▶ **STUDY TEXT**:
Segment Open
# Plastic 65 Impala



## elcamino (Jan 16, 2002)

Hello, A while ago I bought couple of plastic 65 Impala pull back toys from ebay seller Better-life2010 after seeing some of the customs on this site. Now I want some more, but they don't have any more. Anyone know where to get more of these, or does anyone resin cast them? Thanks, Glen


----------



## 60chevyjim (Feb 21, 2008)

ask hilltop if he will cast some if you send him one ?
ho does great work casting bodys


----------



## jtslot (Apr 3, 2010)

i have 4 xtra if you want to trade something


----------



## nosubfor#3sr (Nov 14, 2009)

jtslot said:


> i have 4 xtra if you want to trade something


What would you take in trade?


----------



## Black Oxxpurple (Jul 3, 2011)

You might send a PM to JTslot also.


----------



## Bubba 123 (Sep 10, 2010)

jtslot said:


> i have 4 xtra if you want to trade something


my most sincerest of apologies JT, 4 not returning u'r call 

wife had a strange accident w/ 2 of our dogs, & she's been off work since B4
Halloween.. 
thus, adding psych/nerve issues 2 my "Wittle-Hade" :freak:
nothing on u'r part, just 1 of those hide-in-my-corner/world...
til the sun eventually comes out :thumbsup:

I owe u big 4 that great chassis deal just B4 my "Melt-Down" :thumbsup:

just say'n "HI!" & let everyone who doesn't already know U, of u'r generosity 2 a fault...
TY 4 being a friend :thumbsup:

Bubba 123 :wave:


----------
Segment Closed
▶ **TASK**: Write out the forum thread about the plastic 65 Impala word for word, from "## Bubba 123" to "Halloween..".

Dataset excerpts
Segment Open
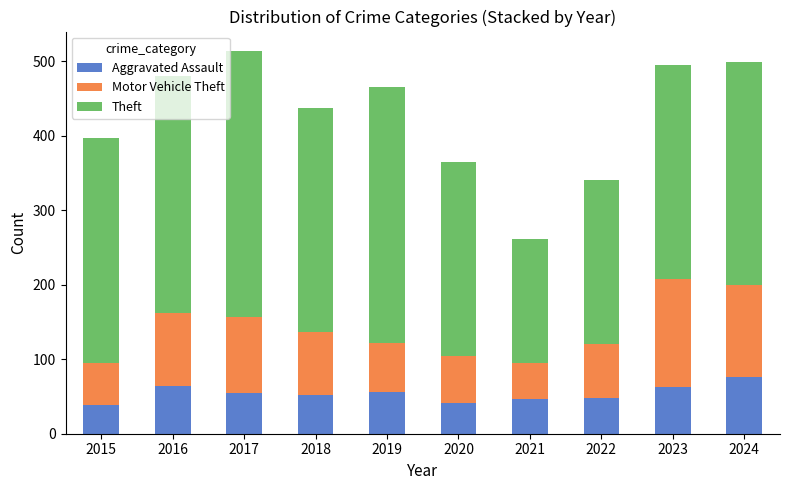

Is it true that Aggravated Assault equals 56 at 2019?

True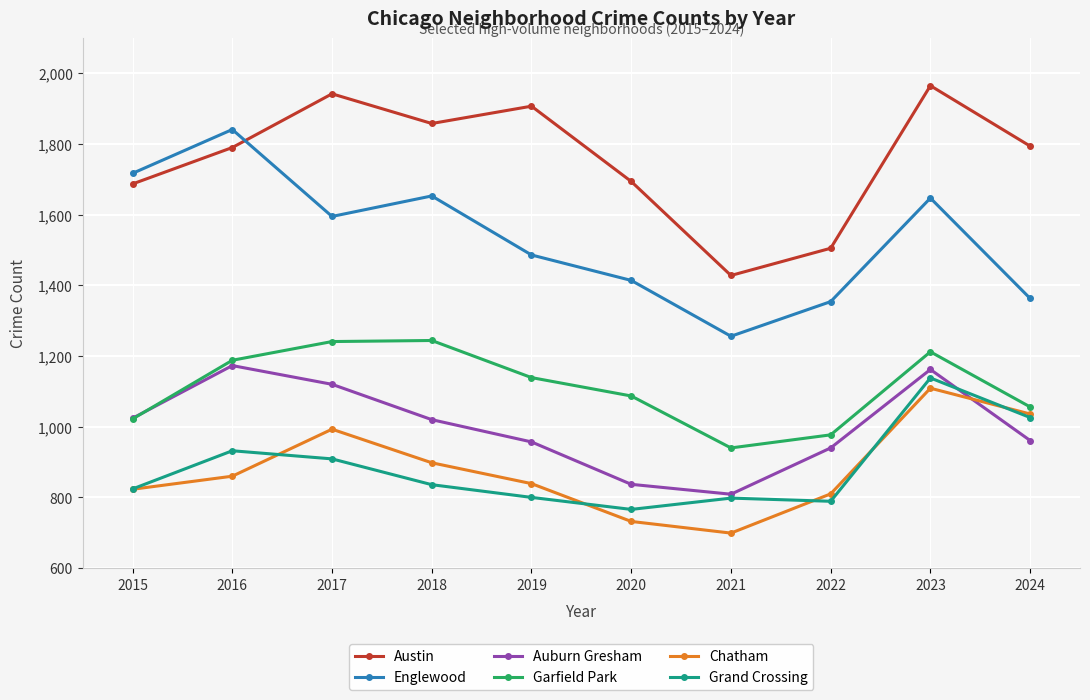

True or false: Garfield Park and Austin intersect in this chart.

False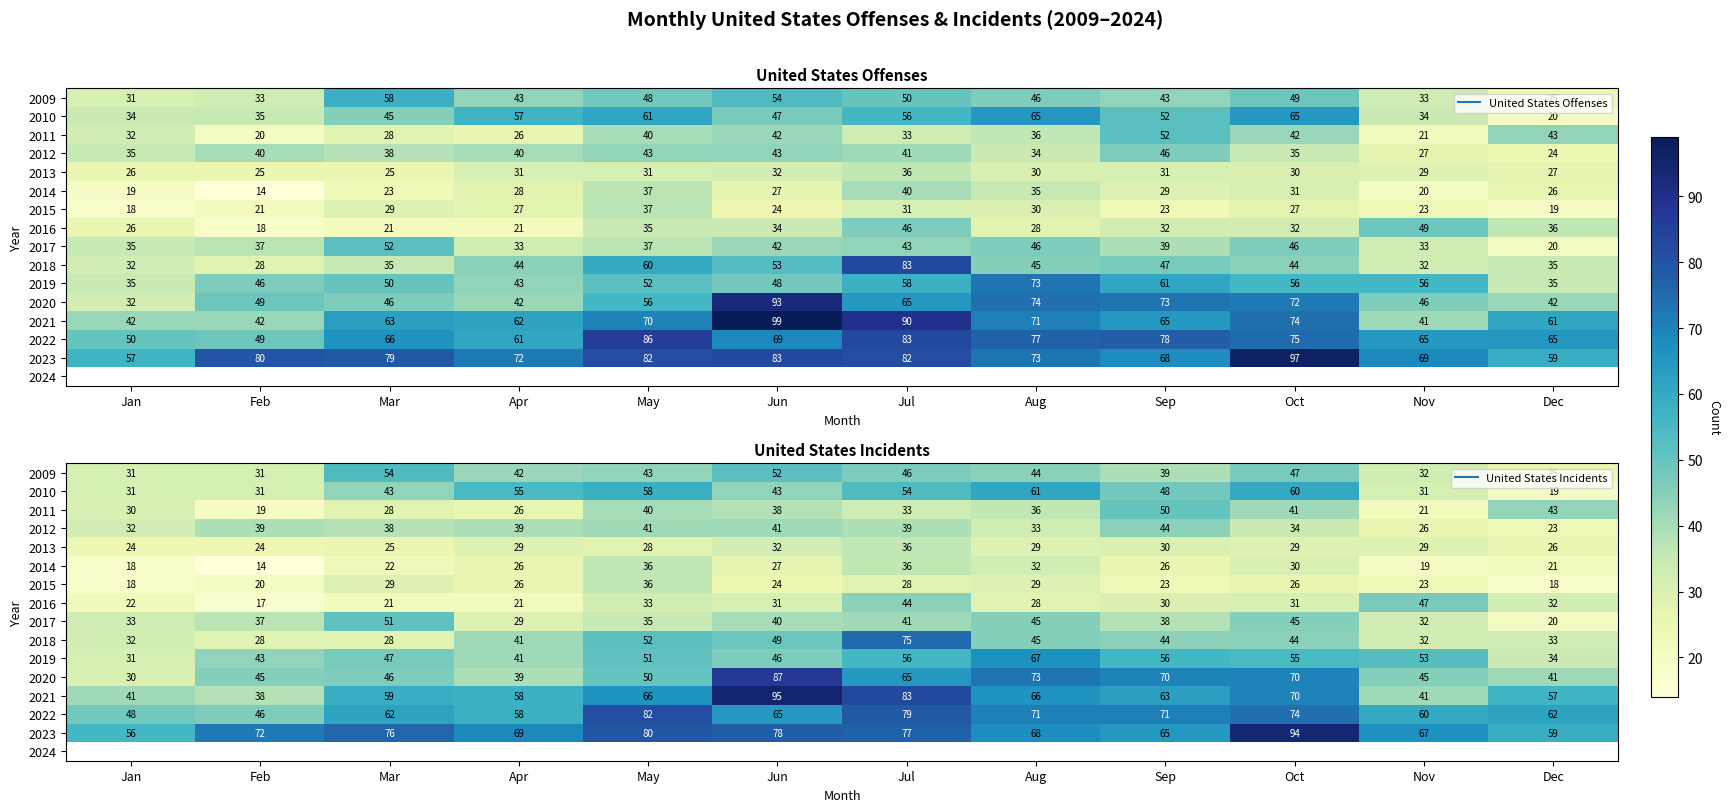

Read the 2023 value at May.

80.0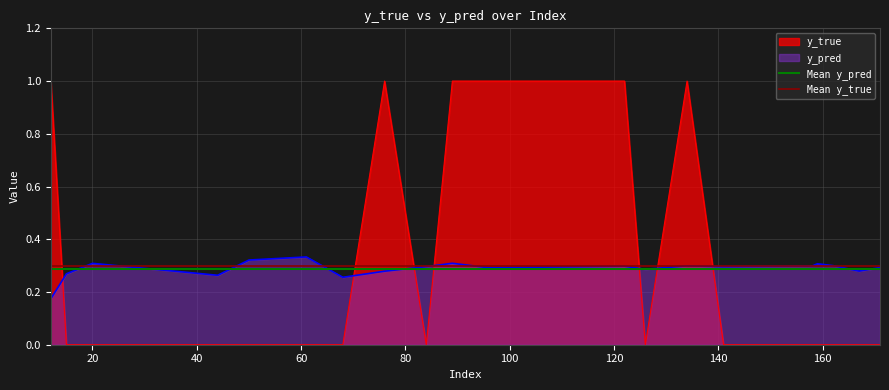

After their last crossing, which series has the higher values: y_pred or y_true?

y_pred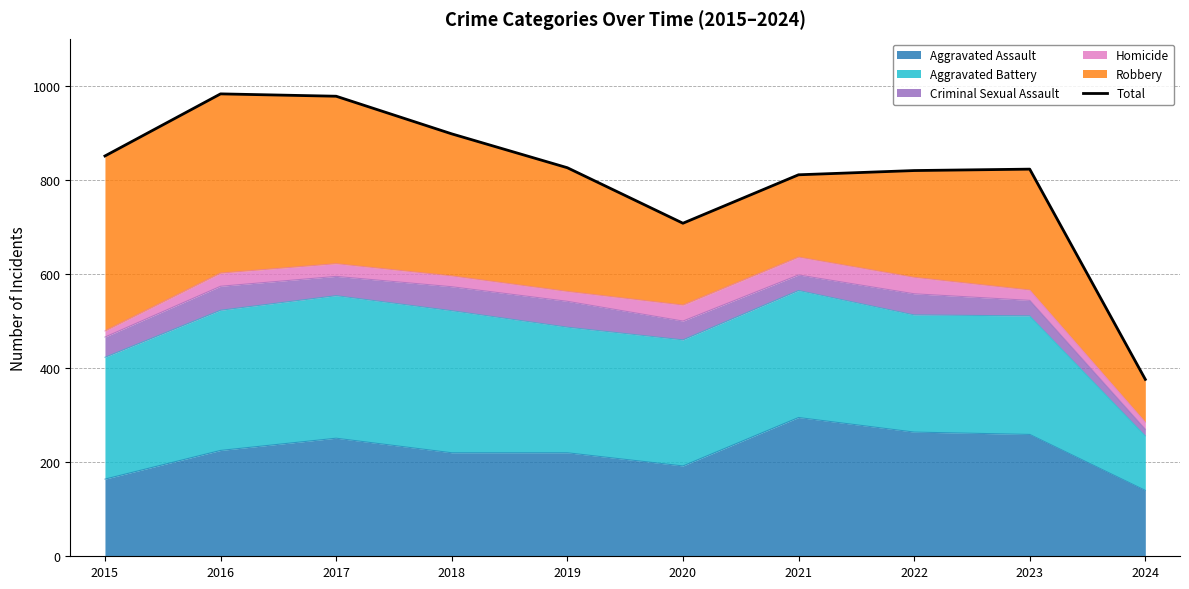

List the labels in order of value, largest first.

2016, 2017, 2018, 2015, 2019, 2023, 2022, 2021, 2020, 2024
Segment Closed
Segment Open
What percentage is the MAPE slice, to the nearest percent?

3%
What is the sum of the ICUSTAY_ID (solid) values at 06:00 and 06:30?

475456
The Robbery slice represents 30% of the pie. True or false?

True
Segment Closed
Segment Open
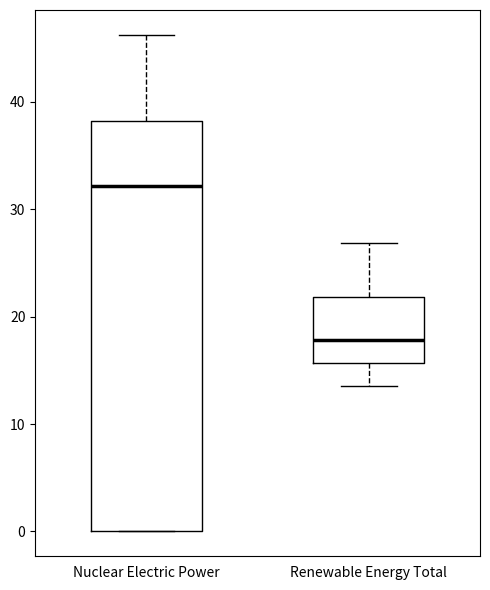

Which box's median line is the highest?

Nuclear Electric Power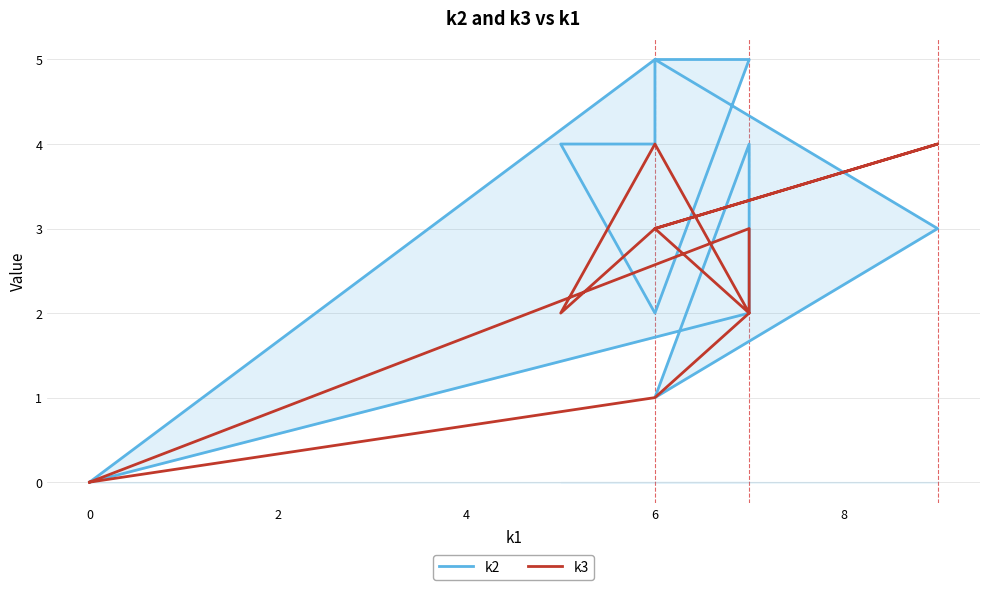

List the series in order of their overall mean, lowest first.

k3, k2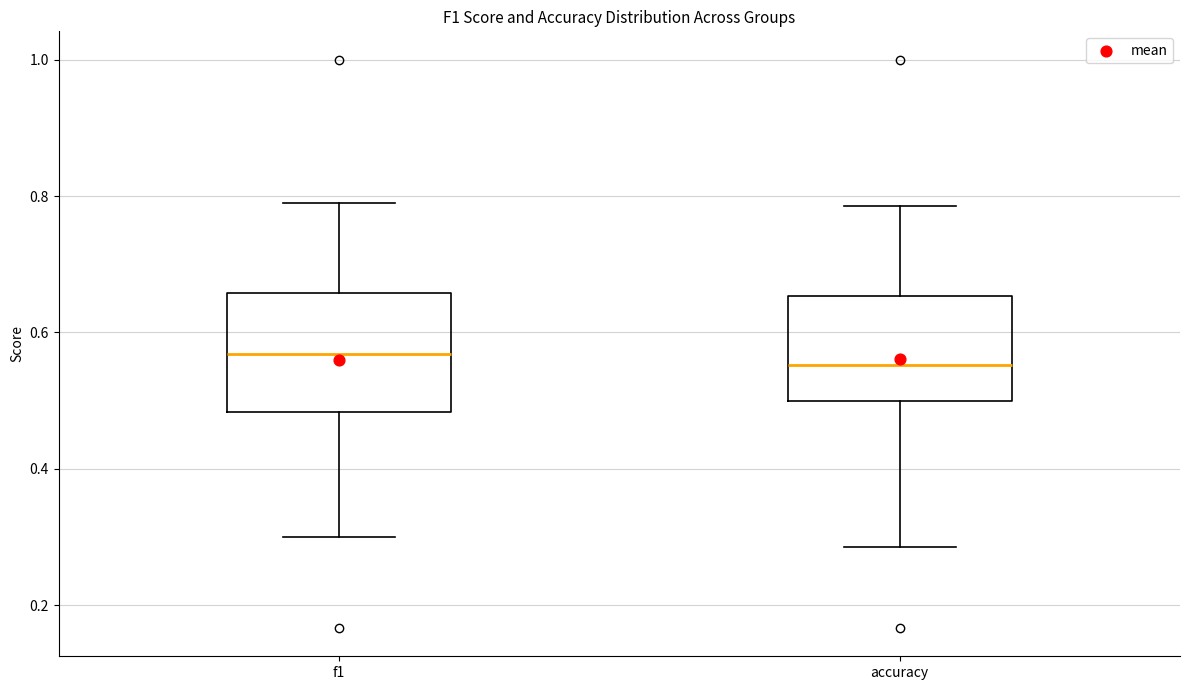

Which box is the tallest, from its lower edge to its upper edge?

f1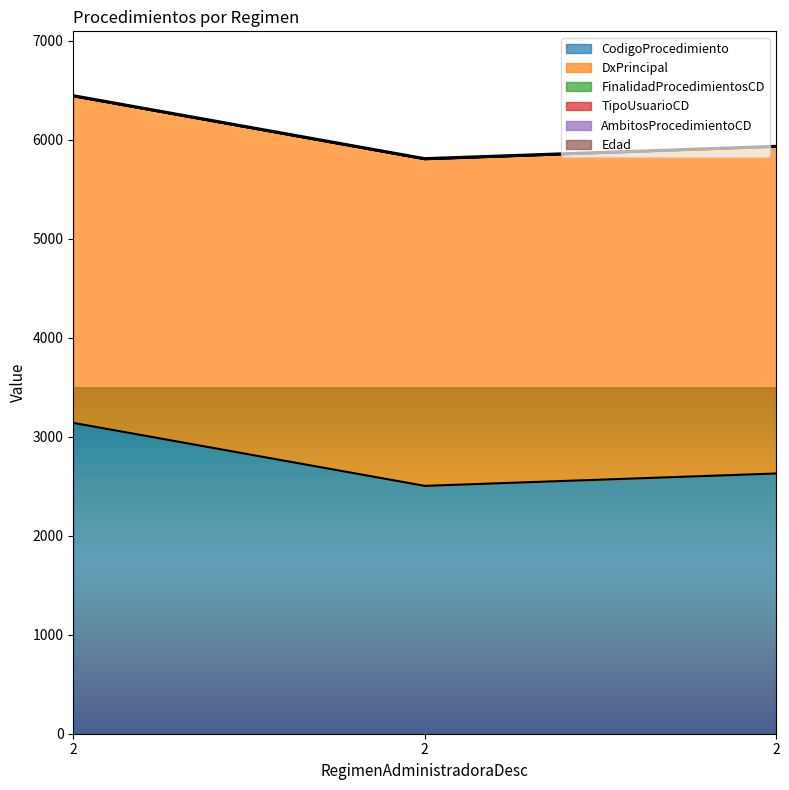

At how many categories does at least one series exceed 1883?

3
Segment Closed
▶ **EXPECTED ANSWER**:
## Bubba 123 (Sep 10, 2010)

jtslot said:


> i have 4 xtra if you want to trade something


my most sincerest of apologies JT, 4 not returning u'r call 

wife had a strange accident w/ 2 of our dogs, & she's been off work since B4
Halloween..